Now that we’ve got some interestingly filtered input, let’s add some delay.
To refresh your memory, here’s a simple example of the delay operator in gen~ in action:
The difference between these simple examples and what we’re doing in the frequency domain is is that we are setting the amount of delay by some number of spectral frames (that is, the collection of 512 samples that correspond to amplitude or phase data in your buffer~ object), and then performing the delay calculations on each frequency bin associated with that frame.
Each spectral frame contains 512 values in each of the four channels of the buffer~ object, two of which represent the amplitude of the sine wave associated with the bin, and two of which represent the phase of those sine waves.

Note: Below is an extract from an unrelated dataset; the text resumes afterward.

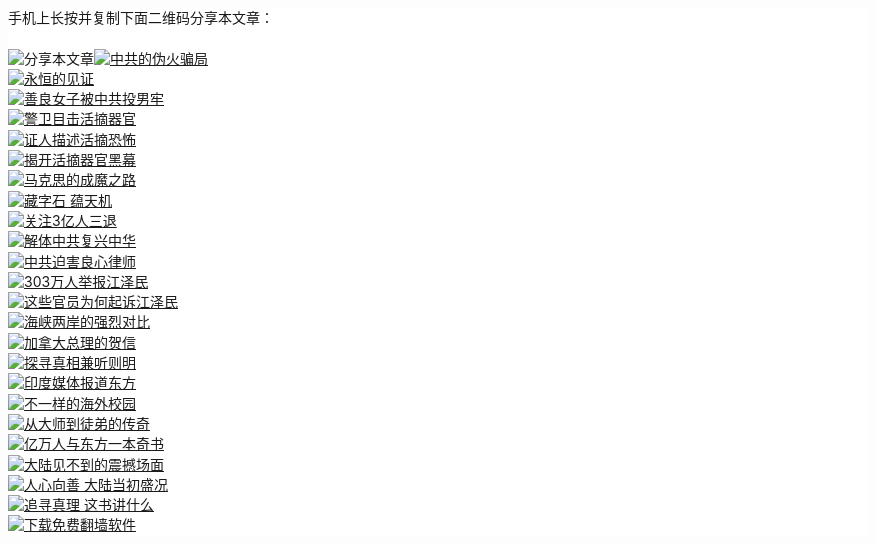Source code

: ####
手机上长按并复制下面二维码分享本文章：<br><br><img src="http://www.hehaibao.com/qr/index.php?m=1&e=L&p=10&t=&d=https://github.com/asdfghy6/djy/blob/master/gb/11/1/27/n3155486.md%231" title="分享本文章"></td><td VALIGN=TOP><a href="https://github.com/asdfghy6/djy/blob/master/gb/16/1/21/n4622075.md?dfh#1" target="_blank"><img src="https://raw.githubusercontent.com/asdfghy6/djy/master/gb/300/wei-f1.jpg" title="中共的伪火骗局"  alt="中共的伪火骗局"></a><br><a href="https://github.com/asdfghy6/yh/blob/master/README.md?dfh#1" target="_blank"><img src="https://raw.githubusercontent.com/asdfghy6/djy/master/gb/300/yong-h.jpg" title="永恒的见证"  alt="永恒的见证"></a><br><a href="https://github.com/asdfghy6/djy/blob/master/gb/13/9/29/n3974789.md?dfh#1" target="_blank"><img src="https://raw.githubusercontent.com/asdfghy6/djy/master/gb/300/shang-lnz.jpg" title="善良女子被中共投男牢"  alt="善良女子被中共投男牢"></a><br><a href="https://github.com/asdfghy6/djy/blob/master/gb/16/3/16/n4663449.md?dfh#1" target="_blank"><img src="https://raw.githubusercontent.com/asdfghy6/djy/master/gb/300/huo-z3.jpg" title="警卫目击活摘器官"  alt="警卫目击活摘器官"></a><br><a href="https://github.com/asdfghy6/djy/blob/master/gb/16/8/7/n8177641.md?dfh#1" target="_blank"><img src="https://raw.githubusercontent.com/asdfghy6/djy/master/gb/300/huo-z4.jpg" title="证人描述活摘恐怖"  alt="证人描述活摘恐怖"></a><br><a href="https://github.com/asdfghy6/djy/blob/master/gb/10/4/19/n2881569.md?dfh#1" target="_blank"><img src="https://raw.githubusercontent.com/asdfghy6/djy/master/gb/300/huo-z1.jpg" title="揭开活摘器官黑幕"  alt="揭开活摘器官黑幕"></a><br><a href="https://github.com/asdfghy6/djy/blob/master/gb/10/11/7/n3077476.md?dfh#1" target="_blank"><img src="https://raw.githubusercontent.com/asdfghy6/djy/master/gb/300/ma-ks.jpg" title="马克思的成魔之路"  alt="马克思的成魔之路"></a><br><a href="https://github.com/asdfghy6/djy/blob/master/gb/14/6/9/n4173977.md?dfh#1" target="_blank"><img src="https://raw.githubusercontent.com/asdfghy6/djy/master/gb/300/chang-zs.jpg" title="藏字石 蕴天机"  alt="藏字石 蕴天机"></a><br><a href="https://github.com/asdfghy6/djy/blob/master/gb/18/5/10/n10381511.md?dfh#1" target="_blank"><img src="https://raw.githubusercontent.com/asdfghy6/djy/master/gb/300/st1.jpg" title="关注3亿人三退"  alt="关注3亿人三退"></a><br><a href="https://github.com/asdfghy6/djy/blob/master/gb/18/3/21/n10237682.md?dfh#1" target="_blank"><img src="https://raw.githubusercontent.com/asdfghy6/djy/master/gb/300/jie-t.jpg" title="解体中共复兴中华"  alt="解体中共复兴中华"></a><br><a href="https://github.com/asdfghy6/djy/blob/master/gb/9/2/9/n2422991.md?dfh#1" target="_blank"><img src="https://raw.githubusercontent.com/asdfghy6/djy/master/gb/300/gao-zs.jpg" title="中共迫害良心律师"  alt="中共迫害良心律师"></a><br><a href="https://github.com/asdfghy6/djy/blob/master/gb/18/12/9/n10900044.md?dfh#1" target="_blank"><img src="https://raw.githubusercontent.com/asdfghy6/djy/master/gb/300/sj1.jpg" title="303万人举报江泽民"  alt="303万人举报江泽民"></a><br><a href="https://github.com/asdfghy6/djy/blob/master/gb/18/8/28/n10672014.md?dfh#1" target="_blank"><img src="https://raw.githubusercontent.com/asdfghy6/djy/master/gb/300/sj2.jpg" title="这些官员为何起诉江泽民"  alt="这些官员为何起诉江泽民"></a><br><a href="https://github.com/asdfghy6/djy/blob/master/gb/8/12/18/n2367165.md?dfh#1" target="_blank"><img src="https://raw.githubusercontent.com/asdfghy6/djy/master/gb/300/liangan.jpg" title="海峡两岸的强烈对比"  alt="海峡两岸的强烈对比"></a><br><a href="https://github.com/asdfghy6/djy/blob/master/gb/15/5/5/n4427238.md?dfh#1" target="_blank"><img src="https://raw.githubusercontent.com/asdfghy6/djy/master/gb/300/jia-ndzl.jpg" title="加拿大总理的贺信"  alt="加拿大总理的贺信"></a><br><a href="https://github.com/asdfghy6/djy/blob/master/gb/11/6/17/n3289382.md?dfh#1" target="_blank">
<img src="https://raw.githubusercontent.com/asdfghy6/djy/master/gb/300/xiao-wd.jpg" title="探寻真相兼听则明"  alt="探寻真相兼听则明"></a><br><a href="https://github.com/asdfghy6/djy/blob/master/gb/18/10/27/n10812623.md?dfh#1" target="_blank"><img src="https://raw.githubusercontent.com/asdfghy6/djy/master/gb/300/yindu.jpg" title="印度媒体报道东方"  alt="印度媒体报道东方"></a><br><a href="https://github.com/asdfghy6/djy/blob/master/gb/18/6/9/n10469652.md?dfh#1" target="_blank"><img src="https://raw.githubusercontent.com/asdfghy6/djy/master/gb/300/xie-j.jpg" title="不一样的海外校园"  alt="不一样的海外校园"></a><br><a href="https://github.com/asdfghy6/djy/blob/master/gb/7/4/5/n1669415.md?dfh#1" target="_blank"><img src="https://raw.githubusercontent.com/asdfghy6/djy/master/gb/300/li-up.jpg" title="从大师到徒弟的传奇"  alt="从大师到徒弟的传奇"></a><br><a href="https://github.com/asdfghy6/djy/blob/master/gb/17/5/26/n9191512.md?dfh#1" target="_blank"><img src="https://raw.githubusercontent.com/asdfghy6/djy/master/gb/300/zfl2.jpg" title="亿万人与东方一本奇书"  alt="亿万人与东方一本奇书"></a><br><a href="https://github.com/asdfghy6/djy/blob/master/gb/13/11/27/n4020290.md?dfh#1" target="_blank"><img src="https://raw.githubusercontent.com/asdfghy6/djy/master/gb/300/zhen-h.jpg" title="大陆见不到的震撼场面"  alt="大陆见不到的震撼场面"></a><br><a href="https://github.com/asdfghy6/djy/blob/master/gb/15/7/17/n4482910.md?dfh#1" target="_blank"><img src="https://raw.githubusercontent.com/asdfghy6/djy/master/gb/300/dalu-sk.jpg" title="人心向善 大陆当初盛况"  alt="人心向善 大陆当初盛况"></a><br><a href="https://github.com/asdfghy6/djy/blob/master/gb/9/10/15/n2689419.md?dfh#1" target="_blank"><img src="https://raw.githubusercontent.com/asdfghy6/djy/master/gb/300/zfl1.jpg" title="追寻真理 这书讲什么"  alt="追寻真理 这书讲什么"></a><br><a href="https://github.com/asdfghy6/fq/blob/master/README.md?dfh#1" target="_blank"><img src="https://raw.githubusercontent.com/asdfghy6/djy/master/gb/300/fq1.jpg" title="下载免费翻墙软件"  alt="下载免费翻墙软件"></a><br></td></tr></table>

In terms of our spectral delay, we can set a separate delay time for each of the bins using a second buffer~ object called delays.
To set our simple spectral delay up, we need to translate what we think of as delay time from seconds to an amount that corresponds to a spectral frame value (which should be an integer).
Once again, we use the third outlet of the fftin~ object (by way of in 3) to grab the current FFT bin index and use the peek operator to fetch the associated value from the delays buffer~ object. We multiply that value by the current sample rate (which is a constant we can use in gen~ as part of a calculation, and divide that by the spectral frame size (which we get from the fftinfo operator). The ceil operator (used to guarantee a minimum and a final multiplication by the spectral frame size (again, from the fftinfo operator) quantizes the delay value to the frame size, and that’s the value we use to delay amplitudes and phases per bin.
You may be wondering about the use of the vectorsize constant as an argument to the delay operator here. The value of the vectorsize in a pfft~ is the same as the FFT size, so a delay of that number of samples achieves a delay of exactly 1 spectral frame (It can be used a bit like a history operator, but one that operates at the spectral frame size) — it creates a frame delta operator that returns the difference between the current and previous frame (per bin).
The observant reader will also notice two more interesting details in this part of the patch, which I’ll briefly describe.
First, the delay operators are using the @interp none attribute. Turning off the interpolation for the delay operator (which, by default, performs linear interpolation) saves us some CPU, since we’re only ever going to be using integer values for indexing.
There’s one more curious part of this patch - what’s going on with the phase portion of the outlet patch from the cartopol operator? It’s another case where we’re making use of the spectral frame size as a value, but this time it’s being used as a delay value….
The answer lies with the nature of the phase data we’re working with. Phase values are cyclical in the range of -π and π, and they’re understood to wrap when they exceed that range. This isn’t a problem working with amplitude values from the left outlet of the cartopol operator, but we need to be careful to observe that wrapping with phase values. The solution is to calculate and store not the phase values themselves, but rather their deltas - the amount of change from one frame to the next. The first delay operator does just that - it subtracts the current phase value from the previous one and stores the change in phase rather than the value itself (In non-gen~-based FFT processing, there’s an MSP object that does just this called framedelta~).
After the per-bin delay operations have completed, we add the delta value to the previous delay value we had courtesy of another delay operator and use the gen~ phasewrap operator to handle wrapping phase values outside of the range of -3.14159 - 3.14159 (-π and π). That value is then delayed the length of one frame and used next time. The result is a smooth and proper set of transitions for the phase values.
The combination of filtering, delay, and the ability to load or draw exotic patterns for them yields some interesting results.
The combination of filtering, delay, and the ability to load or draw exotic patterns for them yields some interesting results.
Adding a Little Feedback
The final patch in this tutorial is 05_spectral_delay_with_feedback. It takes what we’ve learned and adding the ability to use a drawable/settable buffer~ and gen~ patching to provide feedback to our stereo delay line.
The internals of the gen~ patch for the stereo_spectral_delay_feedback.gendsp file differ very little from the previous gen~ patcher. The filter buffer~ is gone, replaced by a buffer~ object to hold feedback values (with the requisite peek operator driven from in 3 to grab feedback values). We made the patching a little neater by moving the framedelta~ and frameaccum~-like patching to gen patchers, but it’s mostly a case of adding the multiply and feedback path.